Posh Totty

Laura Wade’s POSH satirises The Bullingdon Club, an exclusive Oxbridge supper club that Prime Minister David Cameron and London Mayor Boris Johnson were members of in their university days.

 

Click images to enlarge.

Produced by The Royal Court and showing at Duke of York’s Theatre, POSH is the gripping, darkly comic satire about Oxford University blue-bloods who generally despise the British underclass – particularly anyone who keeps cheese in the fridge. The play – which opens with an oily Tory Peer giving his impressionable nephew advice on how to make a splash at the latest ‘Riot Club’ dinner, and ends with the same oiler smoothly attempting to cover-up a nightmare evening – is wonderfully written by Wade and masterfully directed by Lyndsey Turner.

After an entertaining start in which a series of aristocratic paintings come to life and burst musically out of their frames as the members of the ‘Riot Club’, Wade gradually introduces us to ‘The Toffs’: the impressionable new boy, the desperate hopeful and the impotent “President”, overawed by the domineering bullies. Wade firmly establishes a hierarchy as the aggressive “banter” begins to seep through and it becomes clear that the evening is solely geared towards getting “chateaued” and trashing the dining room they’ve hired for the occasion. By the end of the first half, the boys’ tempers are hotter than a King Alfred potato because the 10-bird roast (symbolising the ten in the Club) is missing a guinea-fowl and the prostitute they’ve hired refuses to deliver. The first act ends with a sublimely disturbing rant from Leo Bill (Alistair Ryle), which left audience members shifting awkwardly over their pre-ordered interval champers.

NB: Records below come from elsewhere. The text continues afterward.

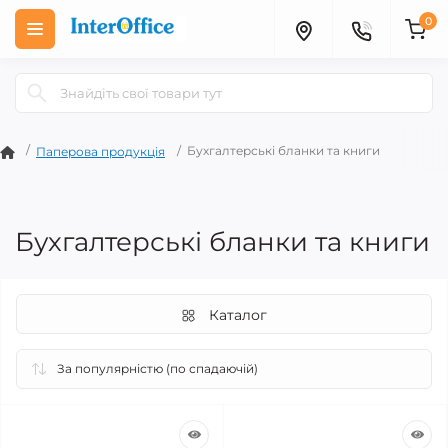
0
Бухгалтерські бланки та книги
Паперова продукція
Бухгалтерські бланки та книги
Каталог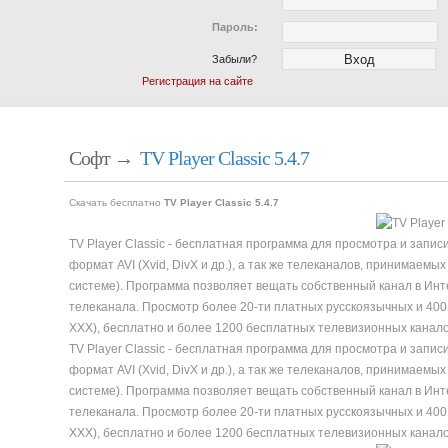
Пароль:
Забыли?
Регистрация на сайте
Софт →
TV Player Classic 5.4.7
Скачать бесплатно
TV Player Classic 5.4.7
TV Player Classic - бесплатная программа для просмотра и запис
формат AVI (Xvid, DivX и др.), а так же телеканалов, принимаем
системе). Программа позволяет вещать собственный канал в Инт
телеканала. Просмотр более 20-ти платных русскоязычных и 400 
XXX), бесплатно и более 1200 бесплатных телевизионных канало
TV Player Classic - бесплатная программа для просмотра и запис
формат AVI (Xvid, DivX и др.), а так же телеканалов, принимаем
системе). Программа позволяет вещать собственный канал в Инт
телеканала. Просмотр более 20-ти платных русскоязычных и 400 
XXX), бесплатно и более 1200 бесплатных телевизионных канало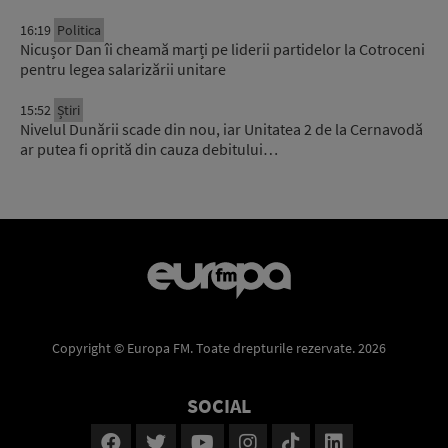
16:19
Politica
Nicușor Dan îi cheamă marți pe liderii partidelor la Cotroceni
pentru legea salarizării unitare
15:52
Știri
Nivelul Dunării scade din nou, iar Unitatea 2 de la Cernavodă
ar putea fi oprită din cauza debitului…
Copyright © Europa FM. Toate drepturile rezervate. 2026
SOCIAL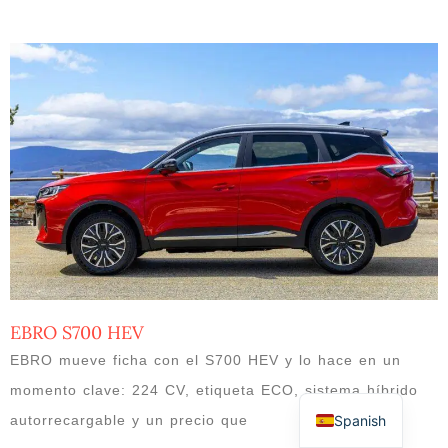
EBRO S700 HEV
EBRO mueve ficha con el S700 HEV y lo hace en un
momento clave: 224 CV, etiqueta ECO, sistema híbrido
Spanish
autorrecargable y un precio que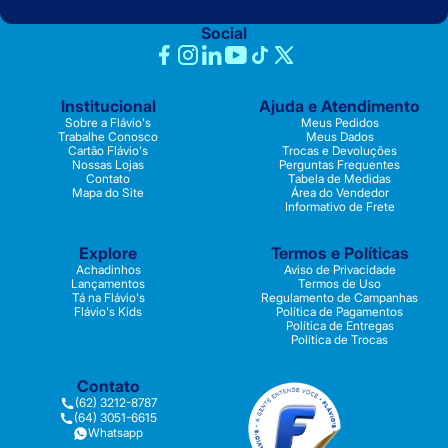
Social
Institucional
Ajuda e Atendimento
Sobre a Flávio's
Meus Pedidos
Trabalhe Conosco
Meus Dados
Cartão Flávio's
Trocas e Devoluções
Nossas Lojas
Perguntas Frequentes
Contato
Tabela de Medidas
Mapa do Site
Área do Vendedor
Informativo de Frete
Explore
Termos e Políticas
Achadinhos
Aviso de Privacidade
Lançamentos
Termos de Uso
Tá na Flávio's
Regulamento de Campanhas
Flávio's Kids
Política de Pagamentos
Política de Entregas
Política de Trocas
Contato
(62) 3212-8787
(64) 3051-6615
Whatsapp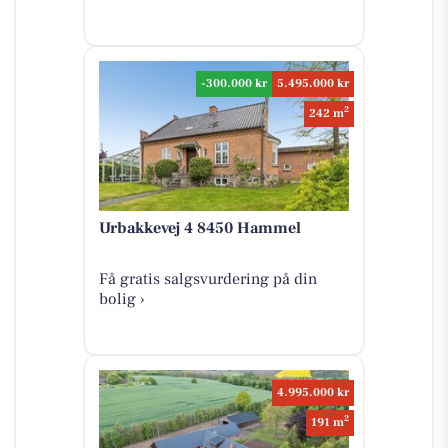
-300.000 kr
5.495.000 kr
2
242 m
Urbakkevej 4 8450 Hammel
Få gratis salgsvurdering på din
bolig ›
4.995.000 kr
2
191 m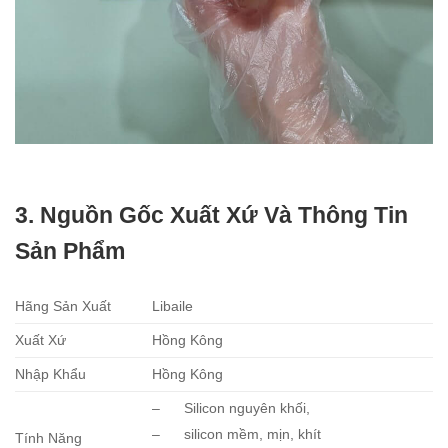
3. Nguồn Gốc Xuất Xứ Và Thông Tin
Sản Phẩm
Hãng Sản Xuất
Libaile
Xuất Xứ
Hồng Kông
Nhập Khẩu
Hồng Kông
– Silicon nguyên khối,
– silicon mềm, mịn, khít
Tính Năng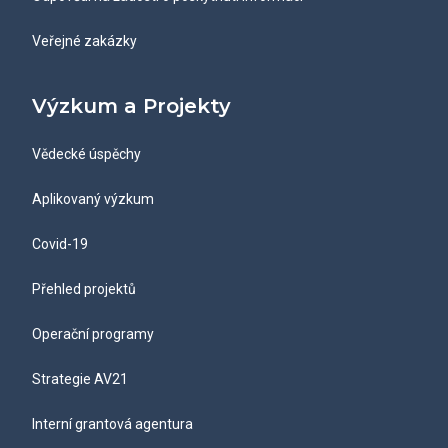
Veřejné zakázky
Výzkum a Projekty
Vědecké úspěchy
Aplikovaný výzkum
Covid-19
Přehled projektů
Operační programy
Strategie AV21
Interní grantová agentura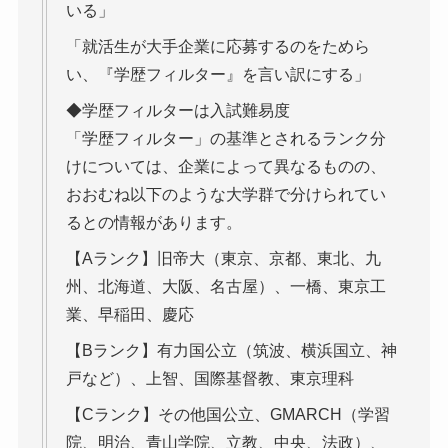
いる」
「就活生が大手企業に応募するのをためら
い、『学歴フィルター』を言い訳にする」
◆学歴フィルターは入試難易度
「学歴フィルター」の基準とされるランク分
けについては、企業によって異なるものの、
おおむね以下のような大学群で分けられてい
るとの情報があります。
【Aランク】旧帝大（東京、京都、東北、九
州、北海道、大阪、名古屋）、一橋、東京工
業、早稲田、慶応
【Bランク】有力国公立（筑波、横浜国立、神
戸など）、上智、国際基督教、東京理科
【Cランク】その他国公立、GMARCH（学習
院、明治、青山学院、立教、中央、法政）、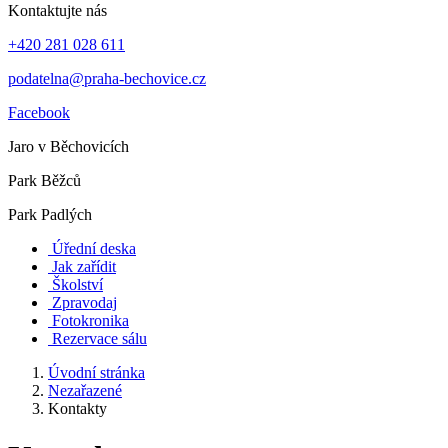
Kontaktujte nás
+420 281 028 611
podatelna@praha-bechovice.cz
Facebook
Jaro v Běchovicích
Park Běžců
Park Padlých
Úřední deska
Jak zařídit
Školství
Zpravodaj
Fotokronika
Rezervace sálu
Úvodní stránka
Nezařazené
Kontakty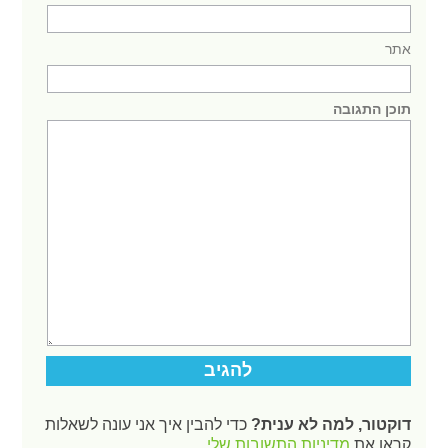
אתר
תוכן התגובה
דוקטור, למה לא ענית?
כדי להבין איך אני עונה לשאלות
קראו את
מדיניות התשובות שלי
.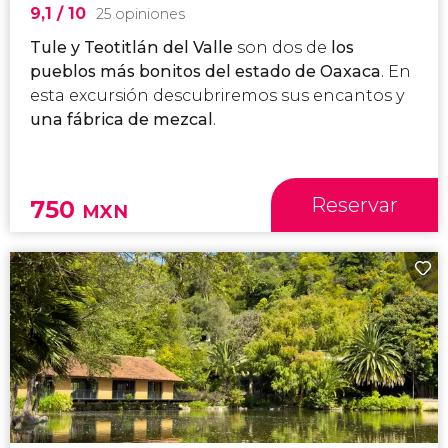
9,1
/ 10
25 opiniones
Tule y Teotitlán del Valle
son dos de
los
pueblos más bonitos del estado de Oaxaca
. En
esta excursión descubriremos sus encantos y
una fábrica de mezcal
.
Reservar
750
MXN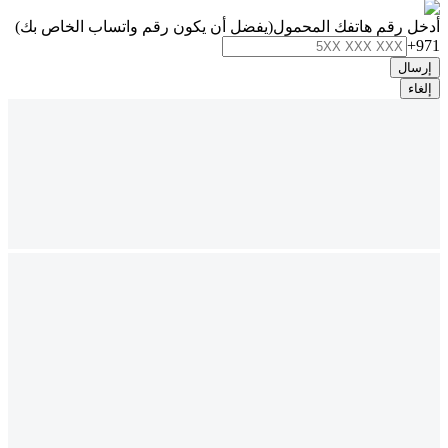
أدخل رقم هاتفك المحمول
(يفضل أن يكون رقم واتساب الخاص بك)
+971
إرسال
إلغاء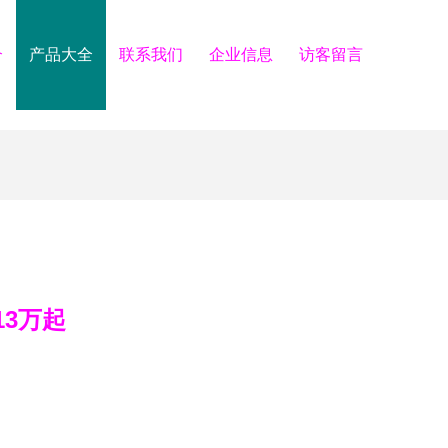
介
产品大全
联系我们
企业信息
访客留言
13万起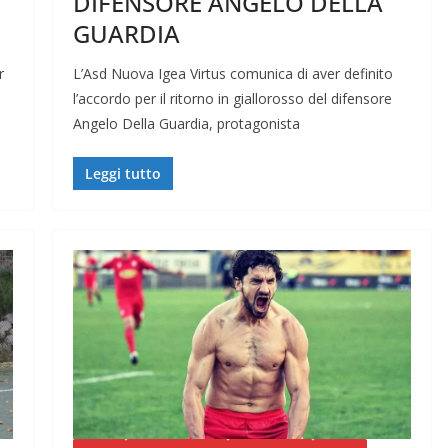
DIFENSORE ANGELO DELLA
GUARDIA
r
L’Asd Nuova Igea Virtus comunica di aver definito
l’accordo per il ritorno in giallorosso del difensore
Angelo Della Guardia, protagonista
Leggi tutto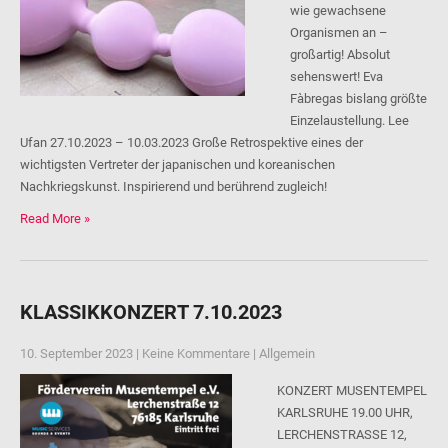
wie gewachsene
Organismen an –
großartig! Absolut
sehenswert! Eva
Fàbregas bislang größte
Einzelaustellung. Lee
Ufan 27.10.2023 – 10.03.2023 Große Retrospektive eines der
wichtigsten Vertreter der japanischen und koreanischen
Nachkriegskunst. Inspirierend und berührend zugleich!
Read More »
KLASSIKKONZERT 7.10.2023
10. September 2023
|
Keine Kommentare
|
Allgemein
KONZERT MUSENTEMPEL
KARLSRUHE 19.00 UHR,
LERCHENSTRASSE 12,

On press night, ex-government surgeon of spin Alastair Campbell chaired a debate about class in our society, musing the connection between privilege and success. Campbell was joined by Rachel Johnson, sister of Boris (and three other brothers, all old Etonians), plus Luciana Berger, Labour MP, and Dr. James Tilley, Oxford don. Both Johnson and Campbell agreed that the play had been hard to watch. Johnson had walked out at the interval, admitting that POSH was just too close to home, while Campbell said the knowledge that “people like that were running the country” was not at all funny, despite frequent laughs (or “laffs” as the Burnley-born Blair-babe pronounced it) from his fellow audience members.

Like Campbell, you may well leave the theatre feeling genuinely concerned for the state of our society and equally gob-smaked that these wealthy, arrogant toe-rags are now in positions of governmental power. Or you might see the funny side. Wade and Turner superbly create believable characters – one of whom is a fantastic parody of Boris – and the egotism, arrogance and darkly brewing undertones are believable throughout. But most of the characters appear without redemption, as black-and-white as their tuxes, creating a lack of empathy between audience and Rioters. Regardless of your opinion on blue suits and floppy hair, POSH will make an impact, and is well worth an evening of your time.

The Royal Court’s POSH is showing at Duke of York’s Theatre until 4th August 2012.